As Active Record Query Logs became part of Rails, we may see more and more folks use this likely with prepend_comment = true option, so it would be nice to support this with some minimal change.

Fixes #452

@linux-foundation-easycla
Copy link

linux-foundation-easycla bot commented Oct 12, 2023

CLA Signed

The committers listed above are authorized under a signed CLA.

@keiko713
Copy link
Contributor Author

I'm reading the specification for what db.operation should be, and wondering if this regex could be considered as "client-side parsing".

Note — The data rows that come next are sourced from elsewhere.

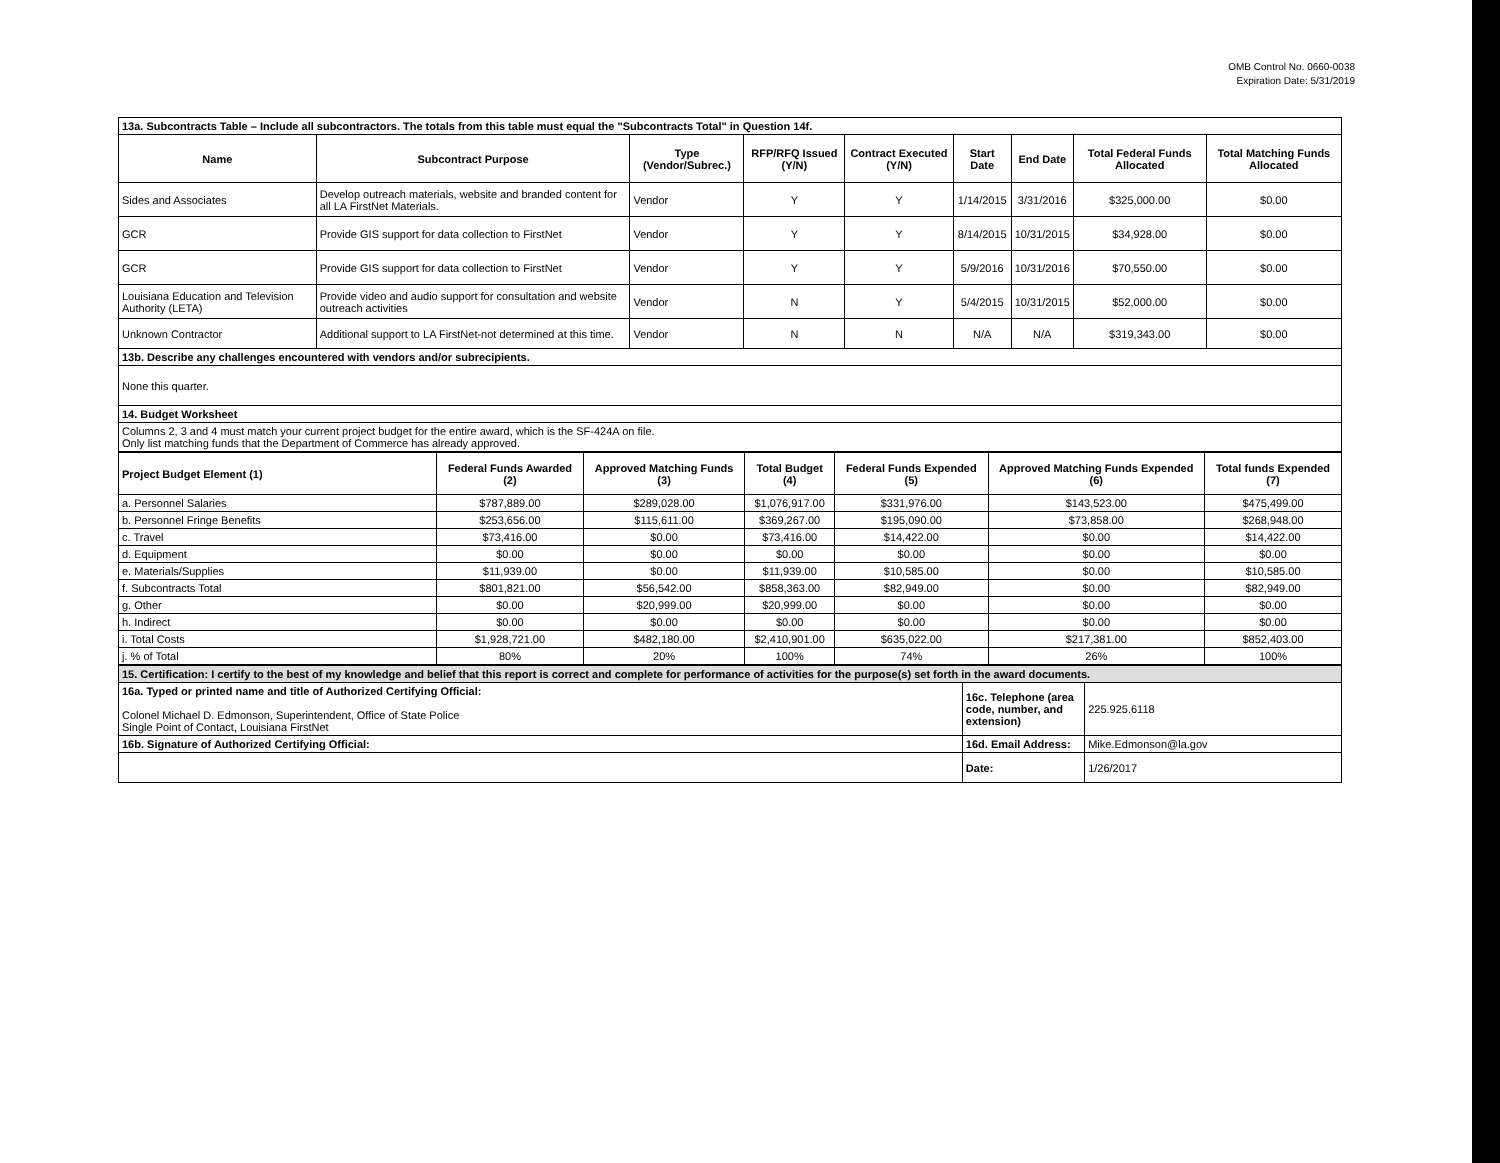OMB Control No. 0660-0038
Expiration Date: 5/31/2019
| 13a. Subcontracts Table – Include all subcontractors. The totals from this table must equal the "Subcontracts Total" in Question 14f. | | | | | | | | |
| Name | Subcontract Purpose | Type (Vendor/Subrec.) | RFP/RFQ Issued (Y/N) | Contract Executed (Y/N) | Start Date | End Date | Total Federal Funds Allocated | Total Matching Funds Allocated |
| Sides and Associates | Develop outreach materials, website and branded content for all LA FirstNet Materials. | Vendor | Y | Y | 1/14/2015 | 3/31/2016 | $325,000.00 | $0.00 |
| GCR | Provide GIS support for data collection to FirstNet | Vendor | Y | Y | 8/14/2015 | 10/31/2015 | $34,928.00 | $0.00 |
| GCR | Provide GIS support for data collection to FirstNet | Vendor | Y | Y | 5/9/2016 | 10/31/2016 | $70,550.00 | $0.00 |
| Louisiana Education and Television Authority (LETA) | Provide video and audio support for consultation and website outreach activities | Vendor | N | Y | 5/4/2015 | 10/31/2015 | $52,000.00 | $0.00 |
| Unknown Contractor | Additional support to LA FirstNet-not determined at this time. | Vendor | N | N | N/A | N/A | $319,343.00 | $0.00 |
| 13b. Describe any challenges encountered with vendors and/or subrecipients. | | | | | | | | |
| None this quarter. | | | | | | | | |
| 14. Budget Worksheet | | | | | | | | |
| Columns 2, 3 and 4 must match your current project budget for the entire award, which is the SF-424A on file. Only list matching funds that the Department of Commerce has already approved. | | | | | | | | |
| Project Budget Element (1) | Federal Funds Awarded (2) | Approved Matching Funds (3) | Total Budget (4) | Federal Funds Expended (5) | Approved Matching Funds Expended (6) | Total funds Expended (7) |
| --- | --- | --- | --- | --- | --- | --- |
| a. Personnel Salaries | $787,889.00 | $289,028.00 | $1,076,917.00 | $331,976.00 | $143,523.00 | $475,499.00 |
| b. Personnel Fringe Benefits | $253,656.00 | $115,611.00 | $369,267.00 | $195,090.00 | $73,858.00 | $268,948.00 |
| c. Travel | $73,416.00 | $0.00 | $73,416.00 | $14,422.00 | $0.00 | $14,422.00 |
| d. Equipment | $0.00 | $0.00 | $0.00 | $0.00 | $0.00 | $0.00 |
| e. Materials/Supplies | $11,939.00 | $0.00 | $11,939.00 | $10,585.00 | $0.00 | $10,585.00 |
| f. Subcontracts Total | $801,821.00 | $56,542.00 | $858,363.00 | $82,949.00 | $0.00 | $82,949.00 |
| g. Other | $0.00 | $20,999.00 | $20,999.00 | $0.00 | $0.00 | $0.00 |
| h. Indirect | $0.00 | $0.00 | $0.00 | $0.00 | $0.00 | $0.00 |
| i. Total Costs | $1,928,721.00 | $482,180.00 | $2,410,901.00 | $635,022.00 | $217,381.00 | $852,403.00 |
| j. % of Total | 80% | 20% | 100% | 74% | 26% | 100% |
| 15. Certification: I certify to the best of my knowledge and belief that this report is correct and complete for performance of activities for the purpose(s) set forth in the award documents. | | |
| 16a. Typed or printed name and title of Authorized Certifying Official: Colonel Michael D. Edmonson, Superintendent, Office of State Police Single Point of Contact, Louisiana FirstNet | 16c. Telephone (area code, number, and extension) | 225.925.6118 |
| 16b. Signature of Authorized Certifying Official: | 16d. Email Address: | Mike.Edmonson@la.gov |
| | Date: | 1/26/2017 |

https://opentelemetry.io/docs/specs/otel/trace/semantic_conventions/database/#call-level-attributes

When setting this to an SQL keyword, it is not recommended to attempt any client-side parsing of db.statement just to get this property, but it should be set if the operation name is provided by the library being instrumented. If the SQL statement has an ambiguous operation, or performs more than one operation, this value may be omitted.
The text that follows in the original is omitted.